*Exercise passage:*
#####

The Dil Pickle Club or Dill Pickle Club was once a popular Bohemian club in Chicago, Illinois between 1917 and 1935. The Dil Pickle was known as a speakeasy, cabaret and theatre and was influential during the "Chicago Renaissance" as it allowed a forum for free thinkers. It was founded and owned by Wobbly John "Jack" Jones and was frequented by popular American authors, activists and speakers.

The club's legacy has seen several reincarnations, including  Chicago Dil Pickle Club, the Dill Pickle Food Co-op, Dil Pickle Press, and  the Dill Pickle Club of Portland, OR, "an experimental forum for critiquing contemporary culture, politics and humanities."

History
In 1914, John "Jack" Jones, a former organizer for the Wobblies (Industrial Workers of the World (IWW) had started several weekly forums at the Radical Book Shop on North Clark Street in Chicago. The forums discussed labor issues along with social concerns of the day. Soon, in early 1915, Jones needed a new venue as the capacity was exceeded at the forum. To accommodate increased participants, Jones found a decrepit barn on Tooker Alley, off of Dearborn Street in downtown Chicago that he named the Dil Pickle Club. Soon after, fellow labor organizer from Ireland, Jim Larkin joined Jones, along with the "hobo doctor" and anarchist Ben Reitman. Reitman became instrumental in getting regular news coverage of the Pickle in the Chicago Daily News and Chicago Tribune. The news coverage helped increase the club's following and, by 1917, Jones created the Dil Pickle Artisans by officially incorporating it as a non-profit in Illinois to promote arts, crafts, science, and literature.

Jones said of his new club:

During the early years of the Dil Pickle Club, Jones began the Dil Pickle Press which produced material to promote the club. The press printed the Dil Pickler newsletter and The Creative World bulletin, along with Jones' book, Tech-Up. It also printed Arthur Desmond's Lion's Paw, Ragnar Redbeard's Might Is Right and works by Sol Omar and J. Edgar Miller. Much of the literature was crudely designed but easily reproduced. It contained humor and often typos. Admission to the club and refreshment sales helped it survive financially. Jones may have also printed counterfeit out-of-print books in order to make additional money.

The club reached its pinnacle by serving not only as a place for debate and idea-sharing, but also as a host for one-act plays, poetry readings, jazz dances, and opera, along with other acts. The Dil Pickle Players was formed to perform original works by local authors, as well as contemporary playwrights. Jones remained active in the club, building the stage and wiring the lighting, as well as writing, directing, and acting in many productions.

#####

*Data provided:*
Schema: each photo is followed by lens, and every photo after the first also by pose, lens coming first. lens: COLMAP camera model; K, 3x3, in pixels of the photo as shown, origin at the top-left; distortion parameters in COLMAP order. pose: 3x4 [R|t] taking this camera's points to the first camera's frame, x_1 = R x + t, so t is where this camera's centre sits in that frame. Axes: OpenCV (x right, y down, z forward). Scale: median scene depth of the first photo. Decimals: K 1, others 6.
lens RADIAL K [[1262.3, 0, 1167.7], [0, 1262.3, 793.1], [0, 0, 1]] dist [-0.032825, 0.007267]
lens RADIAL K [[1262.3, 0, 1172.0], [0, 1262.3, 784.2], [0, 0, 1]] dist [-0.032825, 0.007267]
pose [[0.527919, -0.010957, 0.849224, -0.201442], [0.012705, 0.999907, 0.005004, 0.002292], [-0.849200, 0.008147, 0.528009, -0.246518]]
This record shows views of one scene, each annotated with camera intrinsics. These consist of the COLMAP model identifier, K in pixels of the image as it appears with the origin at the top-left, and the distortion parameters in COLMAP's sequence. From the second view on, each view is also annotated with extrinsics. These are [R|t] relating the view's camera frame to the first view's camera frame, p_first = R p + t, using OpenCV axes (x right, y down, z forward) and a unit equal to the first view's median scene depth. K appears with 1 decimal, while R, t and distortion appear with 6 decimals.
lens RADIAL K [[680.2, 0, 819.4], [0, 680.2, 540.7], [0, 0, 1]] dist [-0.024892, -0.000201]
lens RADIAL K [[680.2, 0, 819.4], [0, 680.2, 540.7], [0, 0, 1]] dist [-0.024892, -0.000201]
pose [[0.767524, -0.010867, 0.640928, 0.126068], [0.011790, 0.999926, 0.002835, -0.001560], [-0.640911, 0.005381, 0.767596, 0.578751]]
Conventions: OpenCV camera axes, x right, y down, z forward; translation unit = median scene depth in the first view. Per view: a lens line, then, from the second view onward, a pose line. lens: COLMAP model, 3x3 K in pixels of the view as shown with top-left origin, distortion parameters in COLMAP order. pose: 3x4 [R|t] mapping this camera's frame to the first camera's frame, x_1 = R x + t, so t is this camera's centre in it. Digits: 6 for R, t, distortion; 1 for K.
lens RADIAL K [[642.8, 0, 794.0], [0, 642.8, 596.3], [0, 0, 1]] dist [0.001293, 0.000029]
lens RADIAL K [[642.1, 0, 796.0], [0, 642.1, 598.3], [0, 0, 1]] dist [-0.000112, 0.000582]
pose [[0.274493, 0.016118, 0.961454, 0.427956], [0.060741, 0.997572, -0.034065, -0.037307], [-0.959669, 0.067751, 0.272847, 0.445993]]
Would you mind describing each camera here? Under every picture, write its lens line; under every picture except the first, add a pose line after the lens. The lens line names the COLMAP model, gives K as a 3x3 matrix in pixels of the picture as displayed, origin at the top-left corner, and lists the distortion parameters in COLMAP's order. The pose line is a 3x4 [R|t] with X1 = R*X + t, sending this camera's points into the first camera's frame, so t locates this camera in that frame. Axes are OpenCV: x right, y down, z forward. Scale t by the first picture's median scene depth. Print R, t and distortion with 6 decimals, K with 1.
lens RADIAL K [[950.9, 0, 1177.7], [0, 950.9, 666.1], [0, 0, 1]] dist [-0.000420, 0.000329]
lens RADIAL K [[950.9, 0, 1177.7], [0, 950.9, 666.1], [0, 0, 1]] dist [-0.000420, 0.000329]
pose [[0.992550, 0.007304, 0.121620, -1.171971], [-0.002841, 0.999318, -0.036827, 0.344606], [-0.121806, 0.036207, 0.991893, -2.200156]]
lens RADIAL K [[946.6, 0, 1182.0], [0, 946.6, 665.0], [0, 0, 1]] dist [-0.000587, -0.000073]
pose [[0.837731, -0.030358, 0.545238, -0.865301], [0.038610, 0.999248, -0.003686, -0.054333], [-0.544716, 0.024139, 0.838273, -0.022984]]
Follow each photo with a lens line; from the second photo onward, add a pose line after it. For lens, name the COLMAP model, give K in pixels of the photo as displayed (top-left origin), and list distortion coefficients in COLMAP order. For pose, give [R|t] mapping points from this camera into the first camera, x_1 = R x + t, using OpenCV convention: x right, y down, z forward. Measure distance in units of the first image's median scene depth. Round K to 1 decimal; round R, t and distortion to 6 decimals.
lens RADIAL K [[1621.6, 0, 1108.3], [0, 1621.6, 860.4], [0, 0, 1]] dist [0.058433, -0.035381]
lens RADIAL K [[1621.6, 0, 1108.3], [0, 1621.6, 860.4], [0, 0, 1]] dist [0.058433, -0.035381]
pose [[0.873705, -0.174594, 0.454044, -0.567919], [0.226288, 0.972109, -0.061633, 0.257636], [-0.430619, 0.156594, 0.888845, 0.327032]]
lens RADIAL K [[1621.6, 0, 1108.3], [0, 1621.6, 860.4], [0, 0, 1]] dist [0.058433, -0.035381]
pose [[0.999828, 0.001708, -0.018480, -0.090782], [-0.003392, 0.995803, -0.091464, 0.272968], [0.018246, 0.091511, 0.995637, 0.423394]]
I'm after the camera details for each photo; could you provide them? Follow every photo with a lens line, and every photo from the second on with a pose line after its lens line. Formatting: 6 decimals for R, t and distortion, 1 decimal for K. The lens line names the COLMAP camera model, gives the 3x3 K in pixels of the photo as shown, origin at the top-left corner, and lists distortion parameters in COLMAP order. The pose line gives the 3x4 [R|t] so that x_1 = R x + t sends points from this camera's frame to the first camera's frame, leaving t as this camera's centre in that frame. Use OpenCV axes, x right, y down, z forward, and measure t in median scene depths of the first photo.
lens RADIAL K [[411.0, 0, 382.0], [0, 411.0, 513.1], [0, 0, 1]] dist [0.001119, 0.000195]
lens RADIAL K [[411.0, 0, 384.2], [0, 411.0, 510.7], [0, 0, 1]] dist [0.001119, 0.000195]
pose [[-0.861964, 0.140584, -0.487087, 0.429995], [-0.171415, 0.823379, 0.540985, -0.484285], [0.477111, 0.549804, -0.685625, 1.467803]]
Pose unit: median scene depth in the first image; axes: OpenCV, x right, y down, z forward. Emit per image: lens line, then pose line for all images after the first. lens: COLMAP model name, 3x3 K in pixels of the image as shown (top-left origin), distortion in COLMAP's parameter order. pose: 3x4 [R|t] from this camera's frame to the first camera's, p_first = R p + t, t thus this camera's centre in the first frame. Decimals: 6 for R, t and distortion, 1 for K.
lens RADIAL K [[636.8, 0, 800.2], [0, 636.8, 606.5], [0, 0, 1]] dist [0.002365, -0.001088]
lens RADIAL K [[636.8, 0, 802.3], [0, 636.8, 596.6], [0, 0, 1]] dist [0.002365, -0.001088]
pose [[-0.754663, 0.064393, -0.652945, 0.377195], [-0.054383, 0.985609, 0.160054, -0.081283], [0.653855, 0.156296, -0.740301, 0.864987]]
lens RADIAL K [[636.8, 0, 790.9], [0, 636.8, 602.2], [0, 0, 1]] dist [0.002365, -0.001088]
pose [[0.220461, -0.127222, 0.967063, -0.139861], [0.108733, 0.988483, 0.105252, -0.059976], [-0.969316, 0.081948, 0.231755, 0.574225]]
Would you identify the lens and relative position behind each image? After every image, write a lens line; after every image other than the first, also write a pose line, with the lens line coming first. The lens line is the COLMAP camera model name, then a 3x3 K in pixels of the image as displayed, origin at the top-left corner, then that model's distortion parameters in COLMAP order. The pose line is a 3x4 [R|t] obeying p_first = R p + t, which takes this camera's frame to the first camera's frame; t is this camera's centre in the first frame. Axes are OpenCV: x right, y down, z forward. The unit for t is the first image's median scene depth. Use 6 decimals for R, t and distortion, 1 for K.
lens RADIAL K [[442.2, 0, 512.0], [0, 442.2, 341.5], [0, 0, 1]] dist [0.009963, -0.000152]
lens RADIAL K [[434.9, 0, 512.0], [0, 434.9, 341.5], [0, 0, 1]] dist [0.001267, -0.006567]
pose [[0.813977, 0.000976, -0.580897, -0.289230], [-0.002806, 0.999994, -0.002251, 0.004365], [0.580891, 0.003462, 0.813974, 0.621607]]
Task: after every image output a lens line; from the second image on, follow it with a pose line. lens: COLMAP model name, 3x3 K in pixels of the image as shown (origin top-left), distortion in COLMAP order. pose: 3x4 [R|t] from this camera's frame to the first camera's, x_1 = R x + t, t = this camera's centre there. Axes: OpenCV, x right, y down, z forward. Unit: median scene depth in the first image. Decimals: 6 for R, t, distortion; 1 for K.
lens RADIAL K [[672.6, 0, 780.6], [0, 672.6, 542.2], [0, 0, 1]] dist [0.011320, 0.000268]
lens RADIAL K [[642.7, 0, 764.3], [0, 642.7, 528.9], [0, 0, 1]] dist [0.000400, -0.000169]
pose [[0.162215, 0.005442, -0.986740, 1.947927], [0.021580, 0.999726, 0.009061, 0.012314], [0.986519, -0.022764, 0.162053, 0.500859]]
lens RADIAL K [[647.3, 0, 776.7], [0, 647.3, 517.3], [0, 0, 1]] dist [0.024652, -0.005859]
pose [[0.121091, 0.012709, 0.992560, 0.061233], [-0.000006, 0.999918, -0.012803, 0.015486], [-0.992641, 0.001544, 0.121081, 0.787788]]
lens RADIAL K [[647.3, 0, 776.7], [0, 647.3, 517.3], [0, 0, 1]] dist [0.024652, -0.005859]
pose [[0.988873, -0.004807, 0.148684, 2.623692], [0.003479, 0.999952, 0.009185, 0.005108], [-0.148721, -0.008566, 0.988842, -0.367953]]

#####

In the Dil Pickle Club text, where was the barn that Jones found for his growing forum? The material has no role in this exercise.

On Tooker Alley, off Dearborn Street in downtown Chicago.